- _AVAILABLE DATA_:
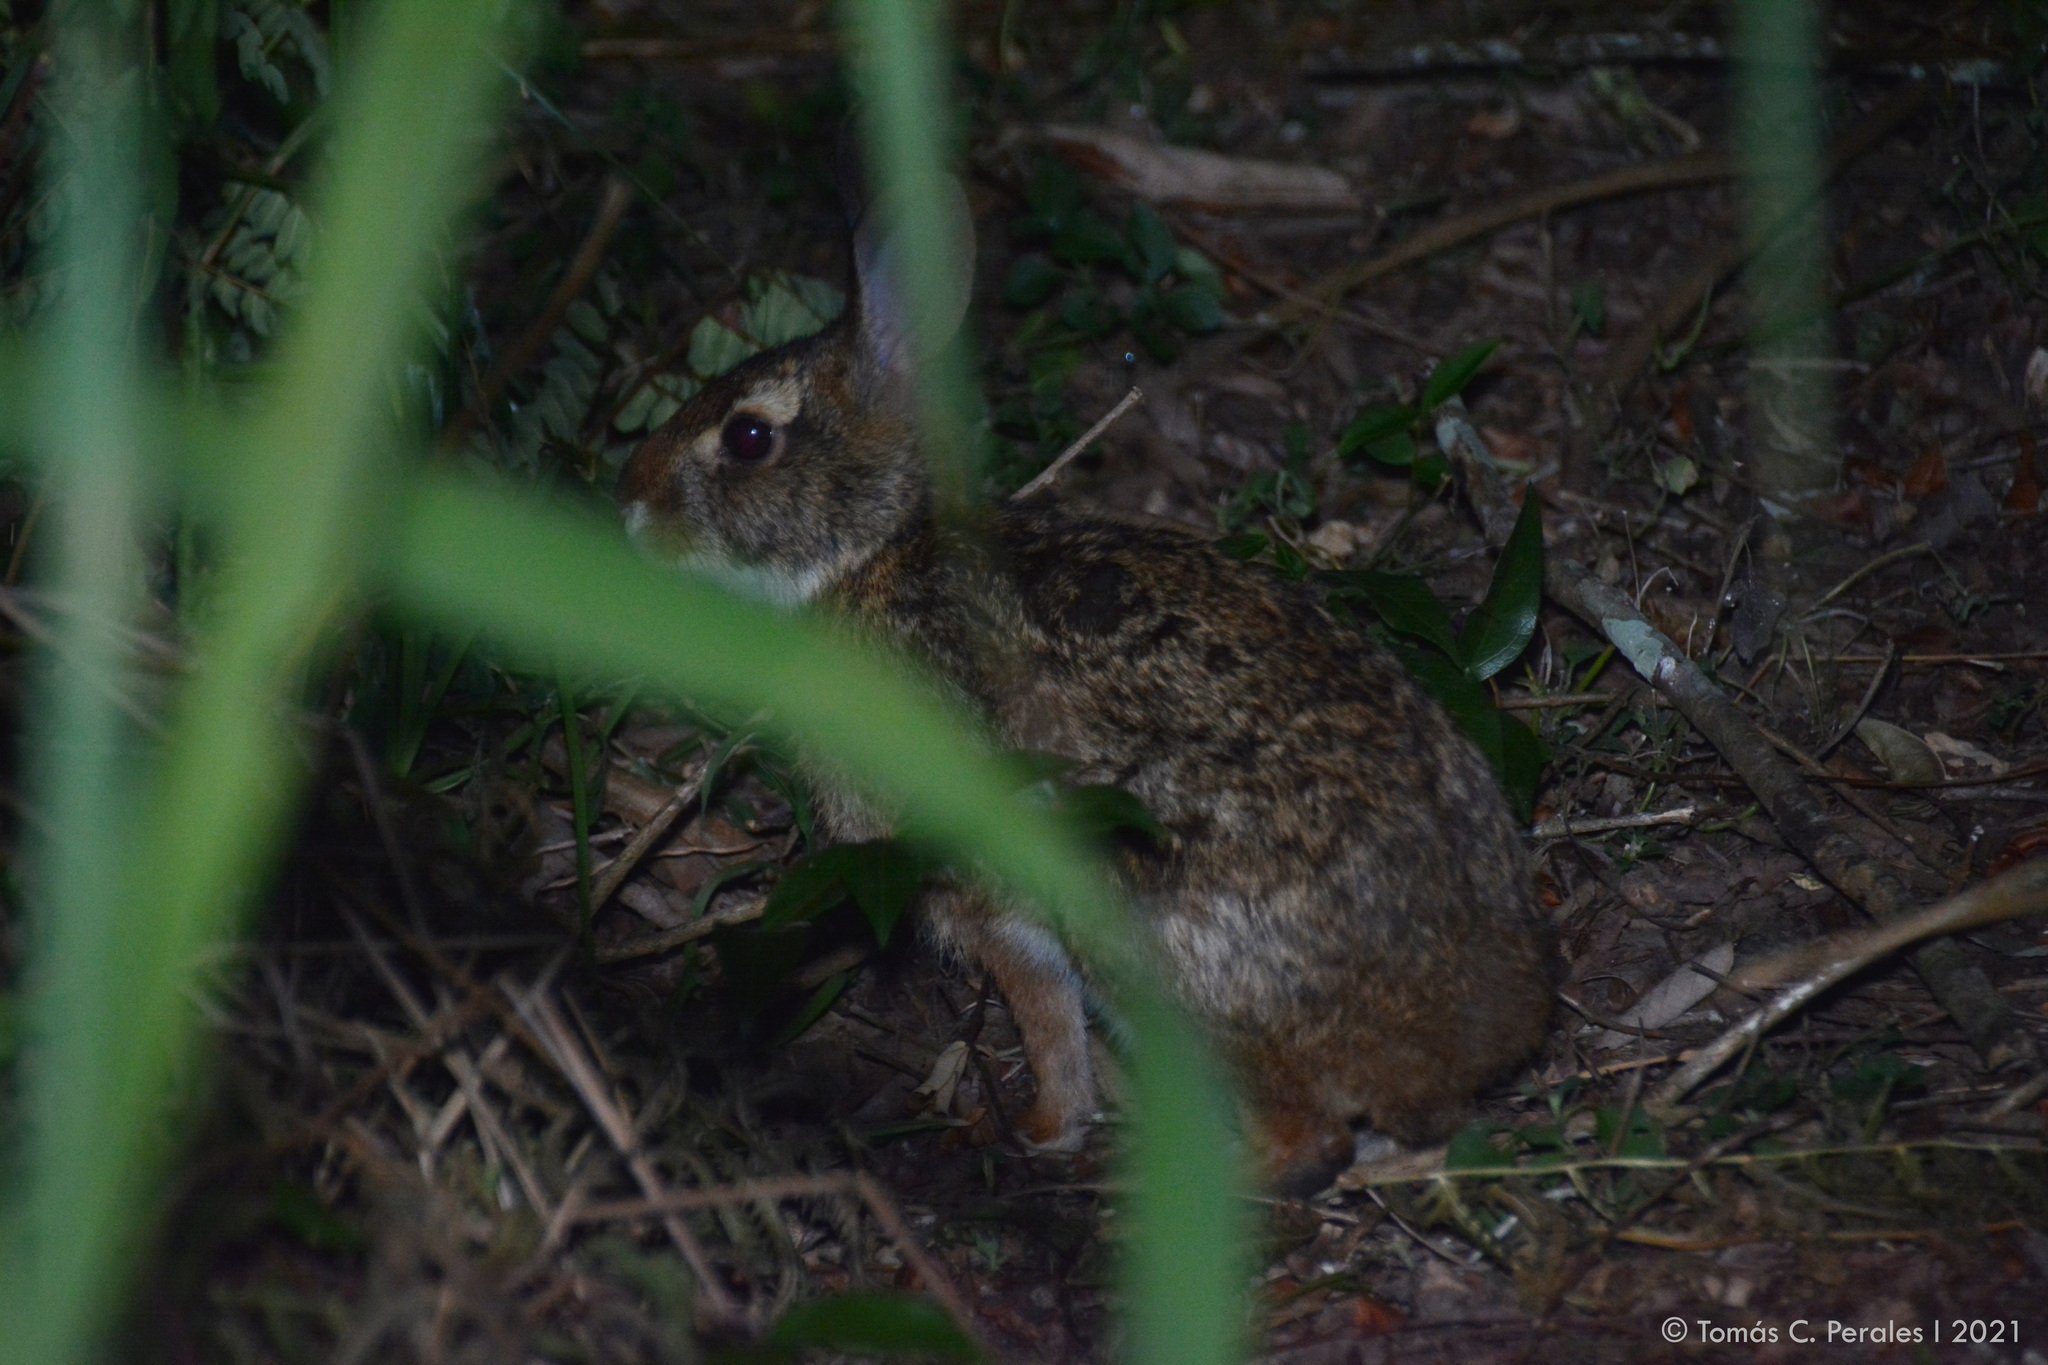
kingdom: Animalia
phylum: Chordata
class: Mammalia
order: Lagomorpha
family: Leporidae
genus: Sylvilagus
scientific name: Sylvilagus brasiliensis
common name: Tapeti
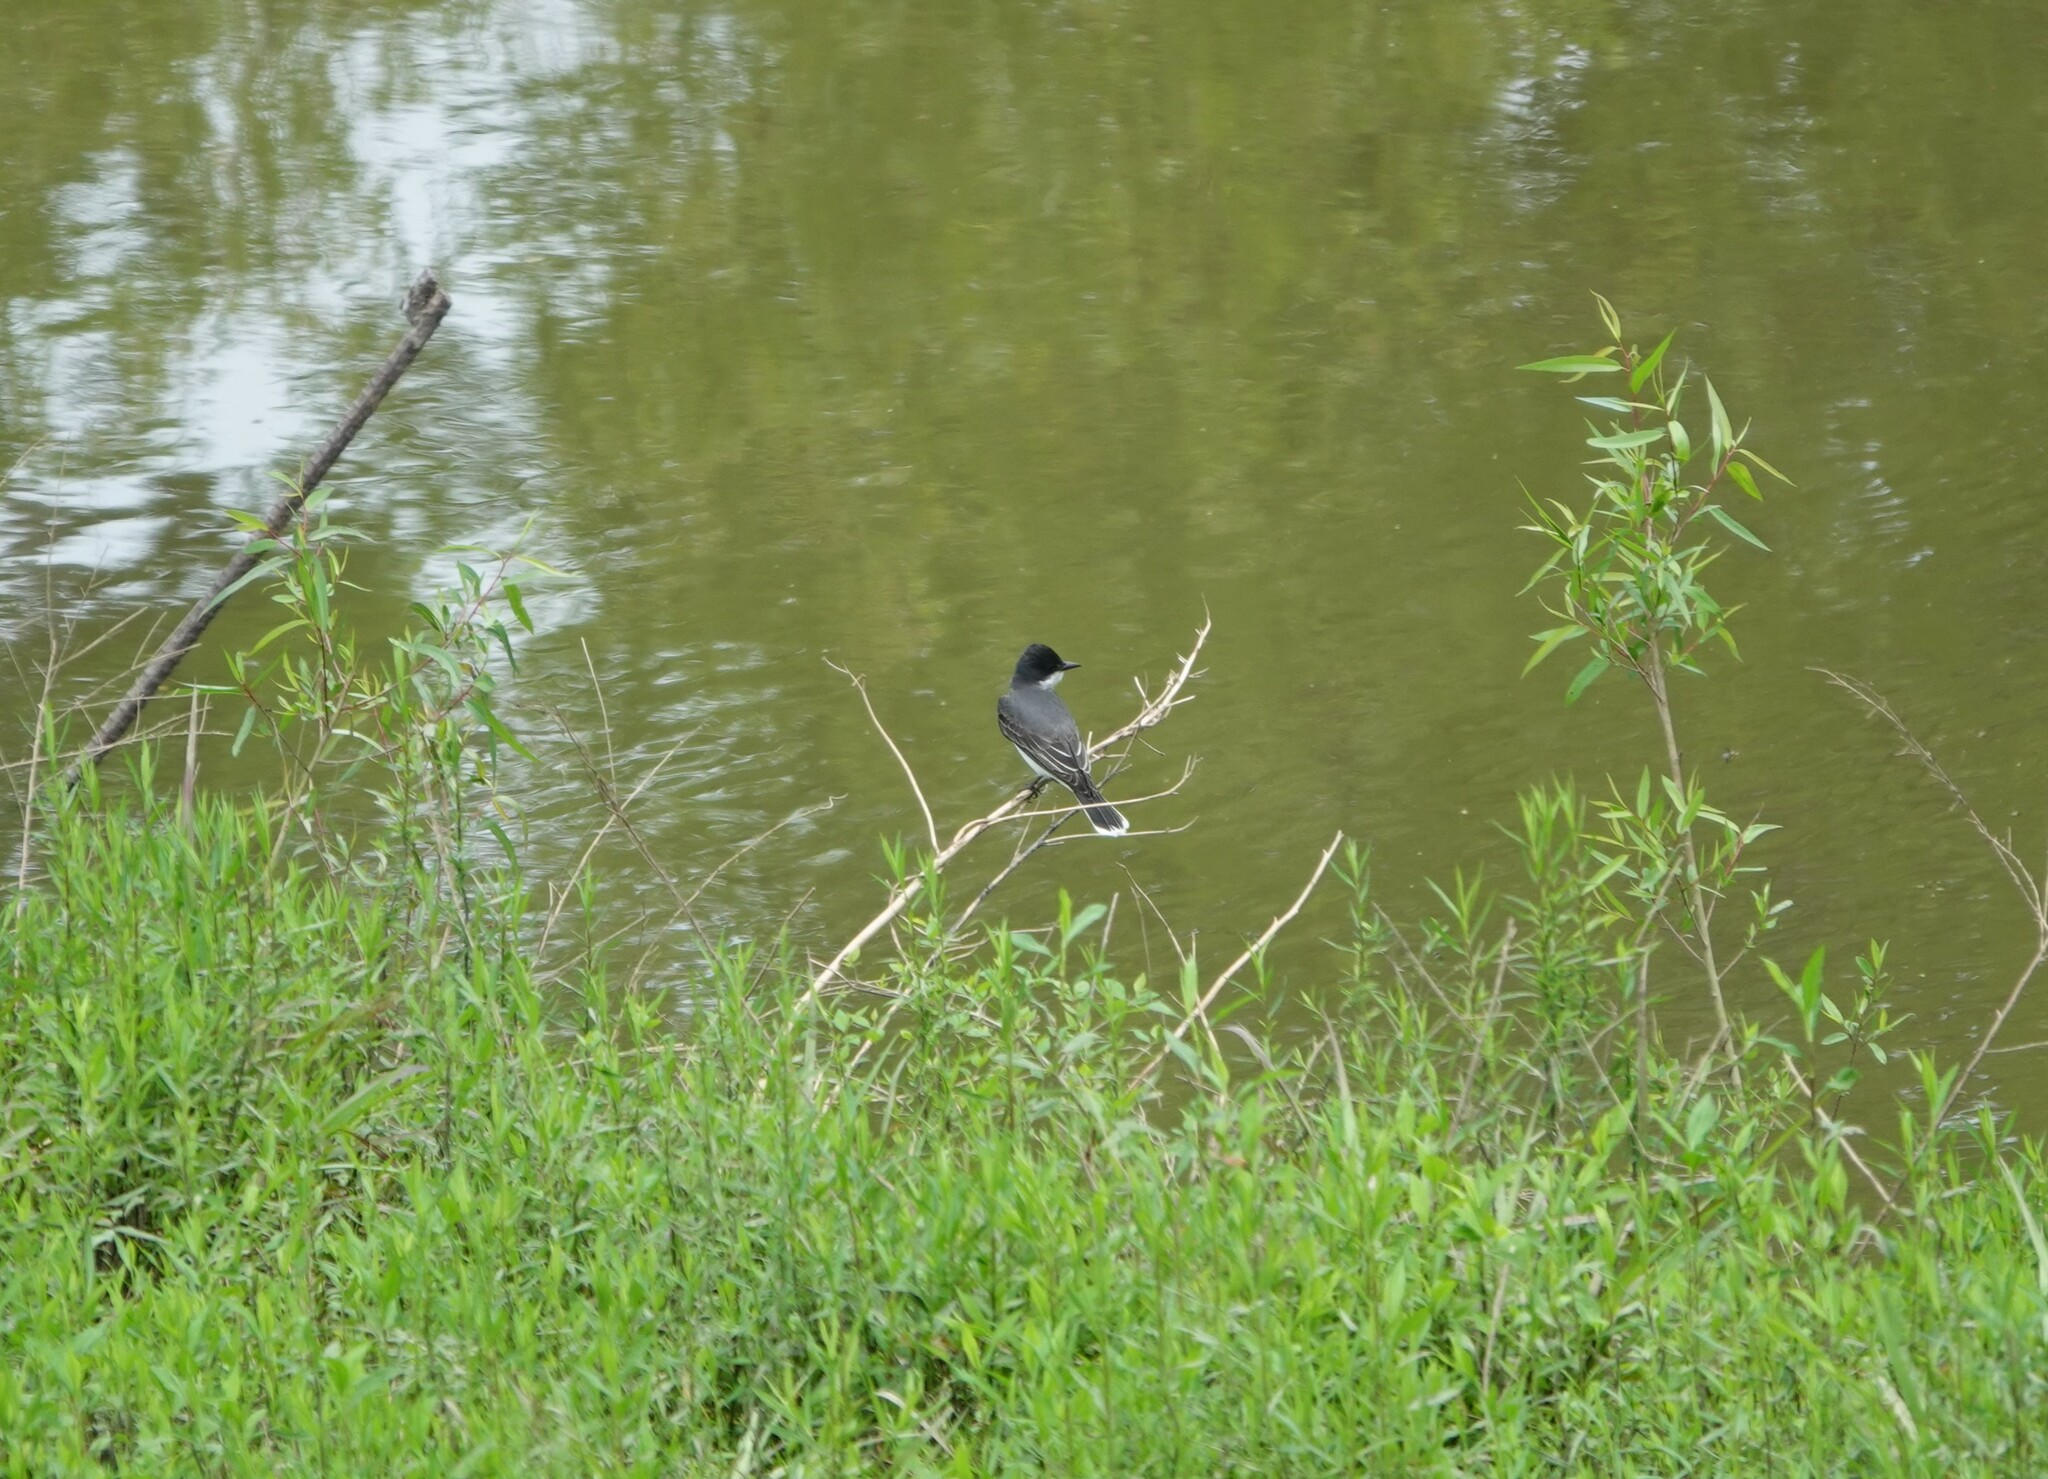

- _EXERCISE OBJECTIVE_: Render the text lines of every record above as a JSON list of strings, with one string per line and no blank lines. Leave out the pictures.

- _THE OUTPUT_:
[
  "kingdom: Animalia",
  "phylum: Chordata",
  "class: Mammalia",
  "order: Lagomorpha",
  "family: Leporidae",
  "genus: Sylvilagus",
  "scientific name: Sylvilagus brasiliensis",
  "common name: Tapeti"
]